Poster Presentation Freshwater Sciences 2023

Cladophora microbiome community composition response to temperature (#601)

Chelsea Scheirer 1 , Saeed Kariunga 2 , Michael Zampini 2 , Jane Marks 2 , Mary Power 3 , Steve Thomas 1
  1. University of Alabama, Tuscaloosa, ALABAMA, United States
  2. Northern Arizona University, Flagstaff, Arizona
  3. University of California, Berkeley, California

Cladophora glomerata (L.) Kutz. is a green filamentous macroalga common in the South Fork Eel River (SFER), California that supports a diverse biofilm of algal epiphytes. The Cladophora epiphytic microbiome plays an important ecological role in many ecosystems and has recently been identified as a model system for understanding microbiome processes. C. glomerata and its microbiome vary somewhat predictably over time and space in the SFER, facilitating study of factors that influence its form and function. To determine how temperature influences epiphyte structure, we incubated Cladophora in early (green, dominated by sparse Cocconeis), mid (yellow, dominated by denser Cocconeis, Gomphonema, and Rhoicosphenia), and late (red, dominated by Epithemia) stages of succession in microcosms subjected to three temperature treatments (ambient, +2.5ºC, +5ºC) over four-weeks and assessed changes in epiphyte density and composition.

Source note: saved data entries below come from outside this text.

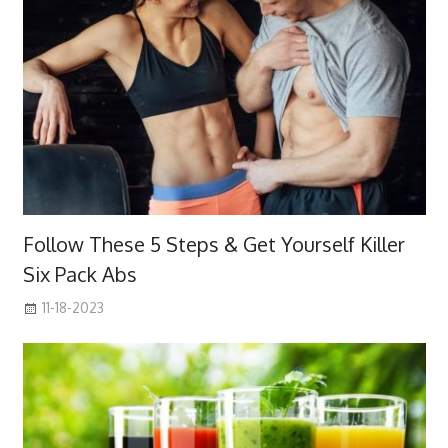
Follow These 5 Steps & Get Yourself Killer
Six Pack Abs
11-18-2023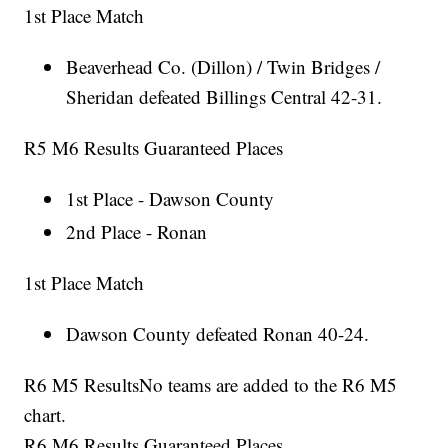
1st Place Match
Beaverhead Co. (Dillon) / Twin Bridges /
Sheridan defeated Billings Central 42-31.
R5 M6 Results Guaranteed Places
1st Place - Dawson County
2nd Place - Ronan
1st Place Match
Dawson County defeated Ronan 40-24.
R6 M5 ResultsNo teams are added to the R6 M5
chart.
R6 M6 Results Guaranteed Places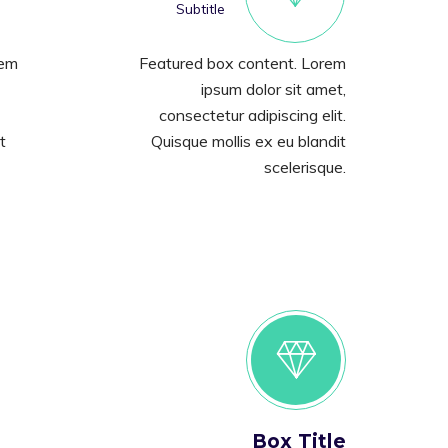
Subtitle
rem
Featured box content. Lorem
ipsum dolor sit amet,
consectetur adipiscing elit.
t
Quisque mollis ex eu blandit
scelerisque.
Box Title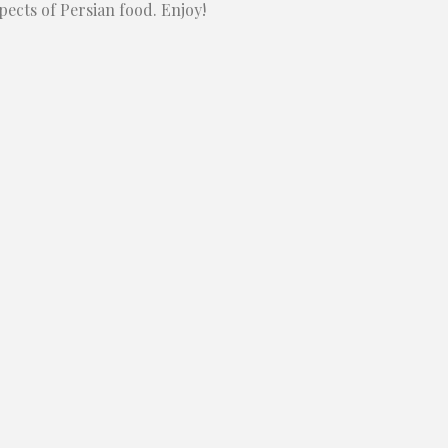
pects of Persian food. Enjoy!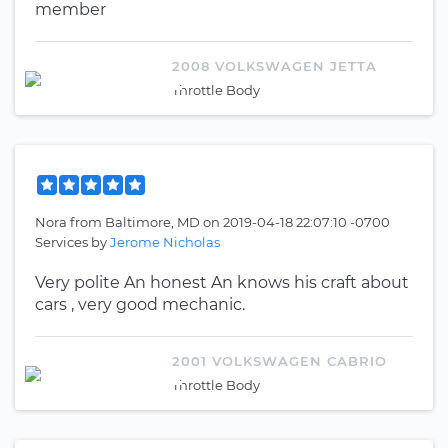
member
2008 VOLKSWAGEN JETTA
Throttle Body
Nora
from
Baltimore, MD
on
2019-04-18 22:07:10 -0700
Services by
Jerome Nicholas
Very polite An honest An knows his craft about
cars , very good mechanic.
2001 VOLKSWAGEN CABRIO
Throttle Body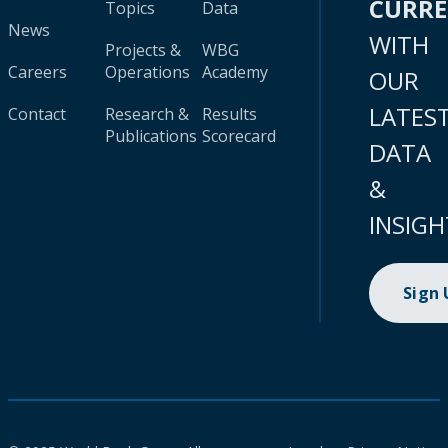
CURR
Topics
Data
News
WITH
Projects &
WBG
Careers
Operations
Academy
OUR
LATES
Contact
Research &
Results
Publications
Scorecard
DATA
&
INSIGH
Sign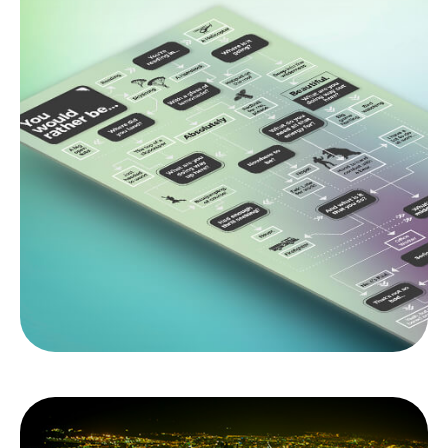
You Would Rather Be...
Are you a thrill seeker, or content to relax in the
backyard? Use this flowchart to find out more
about your risk tolerance.
LEARN MORE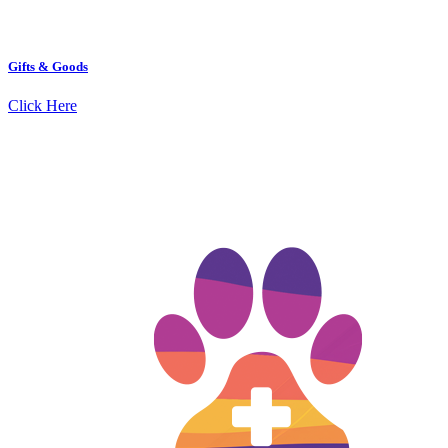
Gifts & Goods
Click Here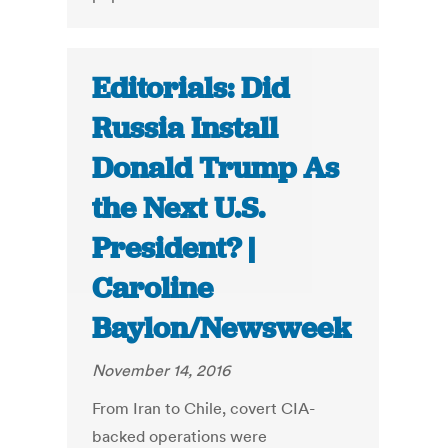
Editorials: Did
Russia Install
Donald Trump As
the Next U.S.
President? |
Caroline
Baylon/Newsweek
November 14, 2016
From Iran to Chile, covert CIA-
backed operations were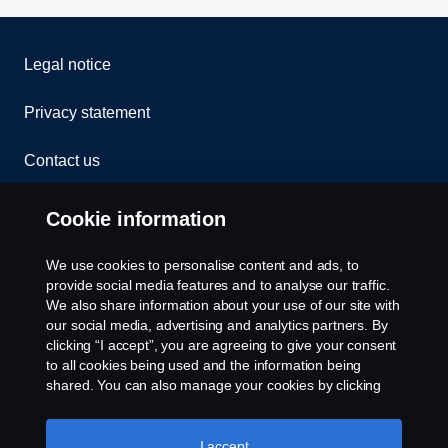
Legal notice
Privacy statement
Contact us
Whistleblowing
Cookie information
Rescue and Towing
We use cookies to personalise content and ads, to
provide social media features and to analyse our traffic.
Cookies
We also share information about your use of our site with
our social media, advertising and analytics partners. By
clicking “I accept”, you are agreeing to give your consent
Cookie settings
to all cookies being used and the information being
shared. You can also manage your cookies by clicking
the “Cookie settings” and selecting the categories you’d
like to accept. For a more detailed explanation of how we
use cookies, please visit our cookies section, which you
I accept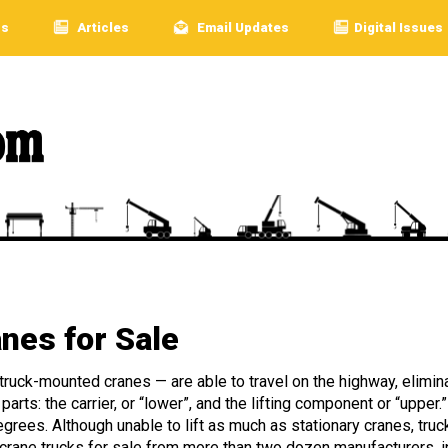
rs
Articles
Email Updates
Digital Issues
nes for Sale
 truck-mounted cranes — are able to travel on the highway, elimin
arts: the carrier, or “lower”, and the lifting component or “upper.
egrees. Although unable to lift as much as stationary cranes, tru
 crane trucks for sale from more than two dozen manufacturers, in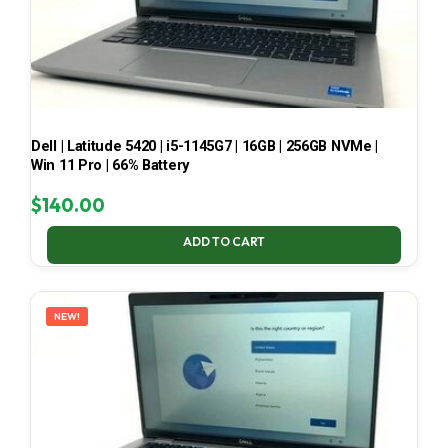
Dell | Latitude 5420 | i5-1145G7 | 16GB | 256GB NVMe |
Win 11 Pro | 66% Battery
$
140.00
ADD TO CART
NEW!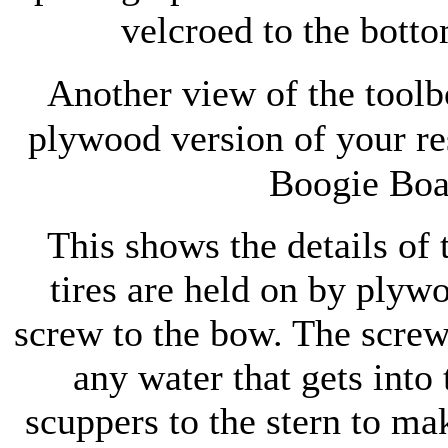
velcroed to the botto
Another view of the toolb
plywood version of your re
Boogie Boa
This shows the details of
tires are held on by plyw
screw to the bow. The screw 
any water that gets into 
scuppers to the stern to ma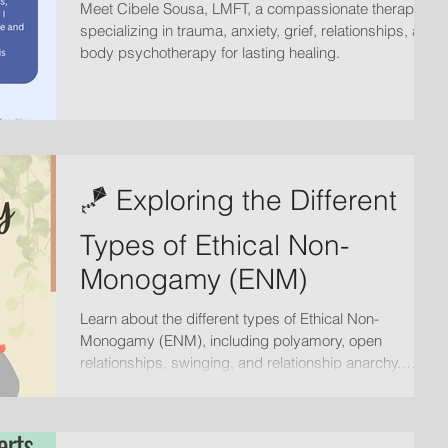
Meet Cibele Sousa, LMFT, a compassionate therapist
specializing in trauma, anxiety, grief, relationships, and
body psychotherapy for lasting healing.
🪁 Exploring the Different
Types of Ethical Non-
Monogamy (ENM)
Learn about the different types of Ethical Non-
Monogamy (ENM), including polyamory, open
relationships, swinging, and relationship anarchy.
Discover how therapy with Valeriya Pestrikova, AMFT
can support healthy, consensual relationships.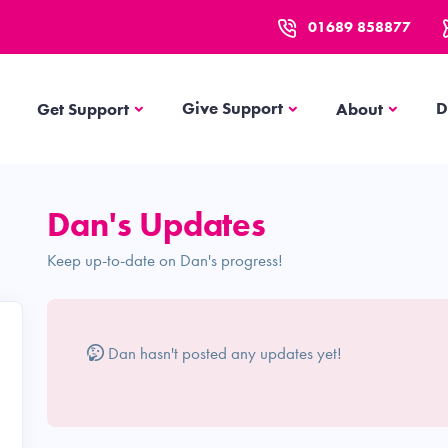
01689 858877
Get Support
About
Give Support
D
Get Support
About
Dan's Updates
Keep up-to-date on Dan's progress!
Dan hasn't posted any updates yet!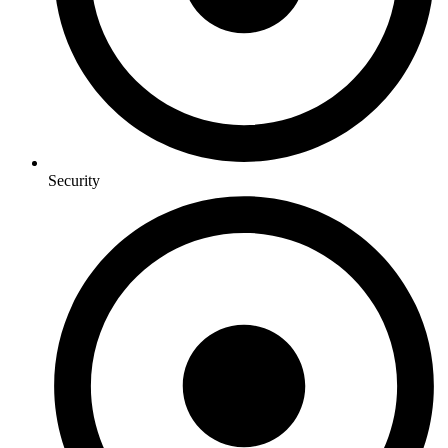
Security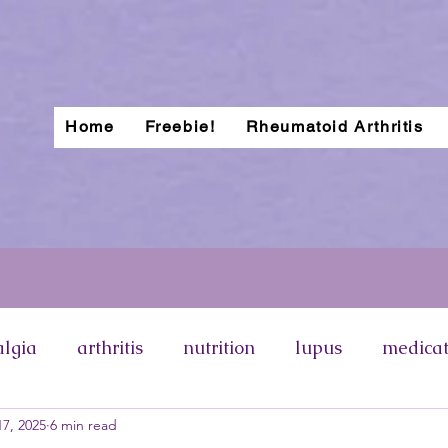
Home
Freebie!
Rheumatoid Arthritis
algia
arthritis
nutrition
lupus
medicat
7, 2025
6 min read
otosensitivity
lupus rash
types of lupus
p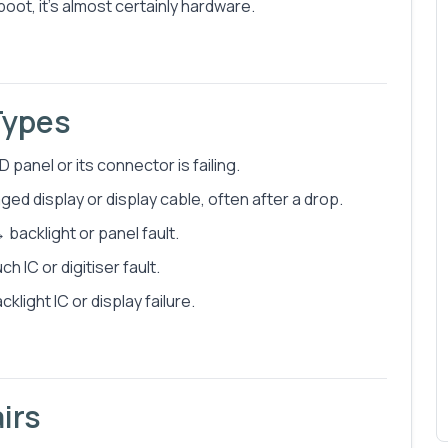
 boot, it's almost certainly hardware.
Types
 panel or its connector is failing.
ged display or display cable, often after a drop.
 backlight or panel fault.
IC or digitiser fault.
light IC or display failure.
irs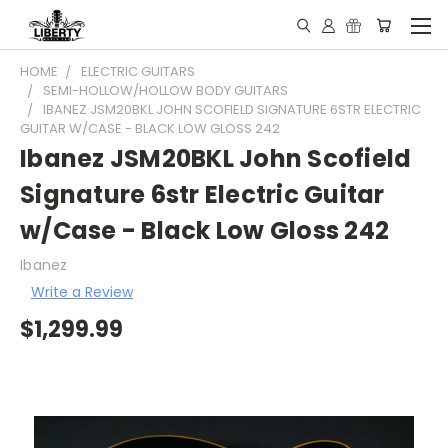
HOME
ELECTRIC GUITARS
SEMI-HOLLOW/HOLLOW BODY GUITARS
IBANEZ JSM20BKL JOHN SCOFIELD SIGNATURE 6STR ELECTRIC
GUITAR W/CASE - BLACK LOW GLOSS 242
Ibanez JSM20BKL John Scofield
Signature 6str Electric Guitar
w/Case - Black Low Gloss 242
Ibanez
Write a Review
$1,299.99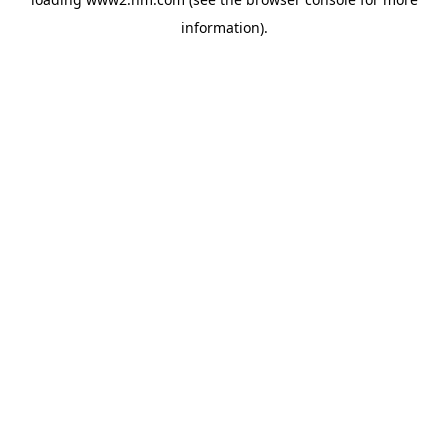
information)
.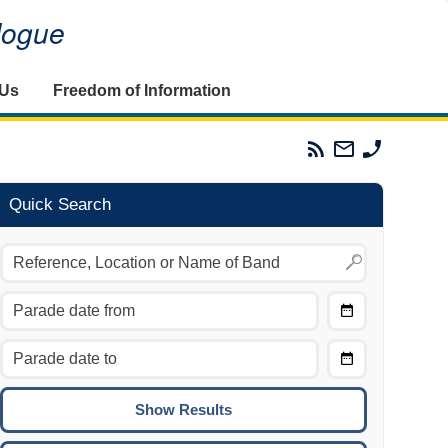
alogue
 Us
Freedom of Information
Parades
Email
Phone
Commission
The
The
RSS
Parades
Parades
Feed
Commission
Commissi
Quick Search
Choose
Date
CTRL/COMMAND + LEFT:
From
Move to the previous day.
Choose
CTRL/COMMAND + RIGHT:
Date
Move to the next day.
To
CTRL/COMMAND + UP:
Move to the previous week.
CTRL/COMMAND + DOWN: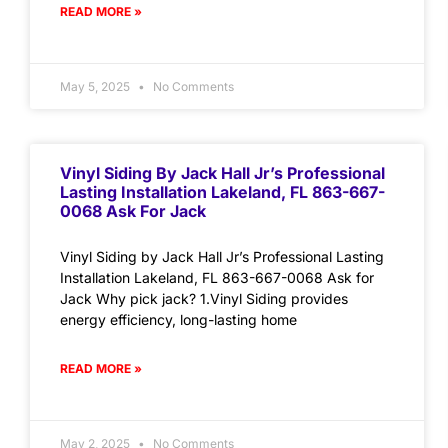
READ MORE »
May 5, 2025
No Comments
Vinyl Siding By Jack Hall Jr’s Professional
Lasting Installation Lakeland, FL 863-667-
0068 Ask For Jack
Vinyl Siding by Jack Hall Jr’s Professional Lasting
Installation Lakeland, FL 863-667-0068 Ask for
Jack Why pick jack? 1.Vinyl Siding provides
energy efficiency, long-lasting home
READ MORE »
May 2, 2025
No Comments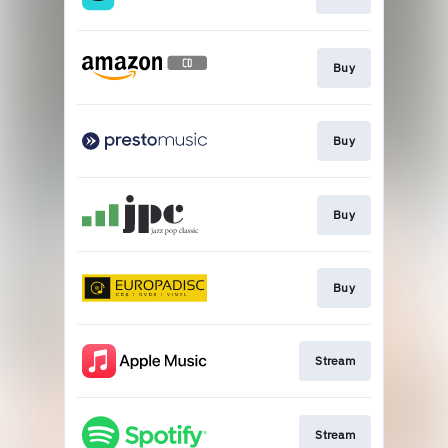
Buy
Buy
Buy
Buy
Stream
Stream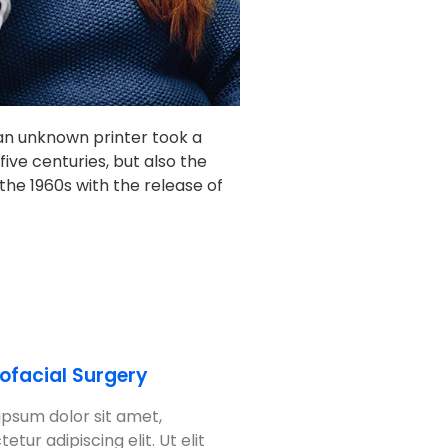
an unknown printer took a
ive centuries, but also the
the 1960s with the release of
lofacial Surgery
ipsum dolor sit amet,
etur adipiscing elit. Ut elit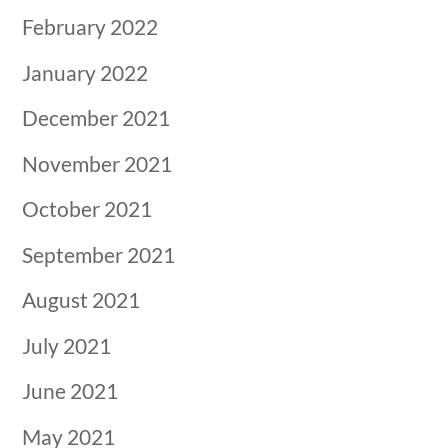
February 2022
January 2022
December 2021
November 2021
October 2021
September 2021
August 2021
July 2021
June 2021
May 2021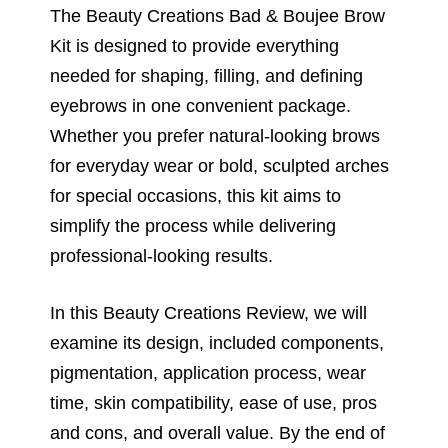
The Beauty Creations Bad & Boujee Brow
Kit is designed to provide everything
needed for shaping, filling, and defining
eyebrows in one convenient package.
Whether you prefer natural-looking brows
for everyday wear or bold, sculpted arches
for special occasions, this kit aims to
simplify the process while delivering
professional-looking results.
In this Beauty Creations Review, we will
examine its design, included components,
pigmentation, application process, wear
time, skin compatibility, ease of use, pros
and cons, and overall value. By the end of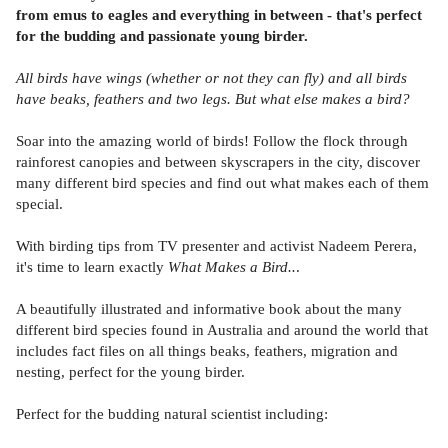
from emus to eagles and everything in between - that's perfect
for the budding and passionate young birder.
All birds have wings (whether or not they can fly) and all birds
have beaks, feathers and two legs. But what else makes a bird?
Soar into the amazing world of birds! Follow the flock through
rainforest canopies and between skyscrapers in the city, discover
many different bird species and find out what makes each of them
special.
With birding tips from TV presenter and activist Nadeem Perera,
it's time to learn exactly
What Makes a Bird..
.
A beautifully illustrated and informative book about the many
different bird species found in Australia and around the world that
includes fact files on all things beaks, feathers, migration and
nesting, perfect for the young birder.
Perfect for the budding natural scientist including: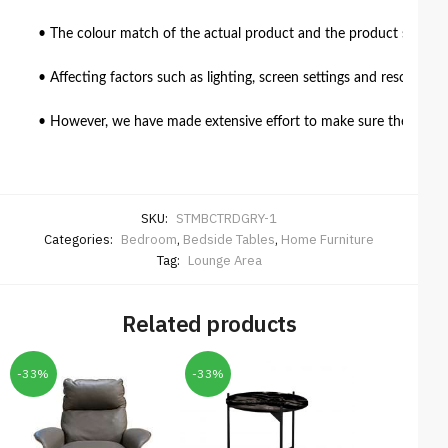
• The colour match of the actual product and the product shown in
• Affecting factors such as lighting, screen settings and resolutio
• However, we have made extensive effort to make sure the colour 
SKU:
STMBCTRDGRY-1
Categories:
Bedroom
,
Bedside Tables
,
Home Furniture
Tag:
Lounge Area
Related products
-33%
-33%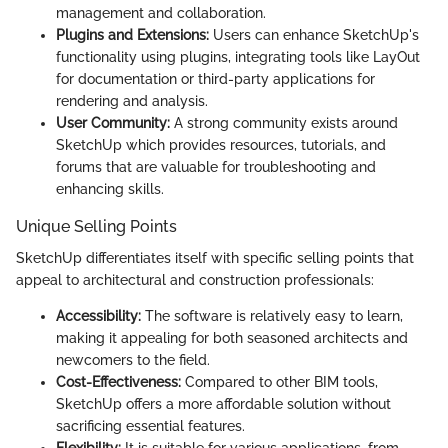
management and collaboration.
Plugins and Extensions:
Users can enhance SketchUp's
functionality using plugins, integrating tools like LayOut
for documentation or third-party applications for
rendering and analysis.
User Community:
A strong community exists around
SketchUp which provides resources, tutorials, and
forums that are valuable for troubleshooting and
enhancing skills.
Unique Selling Points
SketchUp differentiates itself with specific selling points that
appeal to architectural and construction professionals:
Accessibility:
The software is relatively easy to learn,
making it appealing for both seasoned architects and
newcomers to the field.
Cost-Effectiveness:
Compared to other BIM tools,
SketchUp offers a more affordable solution without
sacrificing essential features.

In all chambers, the abundance of cyanobacteria and Epithemia, an N-fixing diatom, increased over the course of the experiment. The effect of temperature on epiphyte composition were similar in the green and yellow successional stages.  However, higher temperatures in the red stage caused cyanobacteria to increase significantly by week four in both +2.5ºC, +5ºC temperature treatments relative to the ambient control. Early results suggest that Shannon diversity increased with time in green and yellow stages across all temperatures but remained relatively constant in the red stage through time and across treatments. Temperature-induced shifts toward cyanobacteria and/or Epithemia is likely to impact both food quality and N-fixation rates in the SFER. Combined, the changes we observed in the C. glomerata microbiome suggest that warmer conditions are likely to have a significant impact on nitrogen availability in this ecosystem and the ability of this microbiome to support consumers in this nitrogen-limited food web.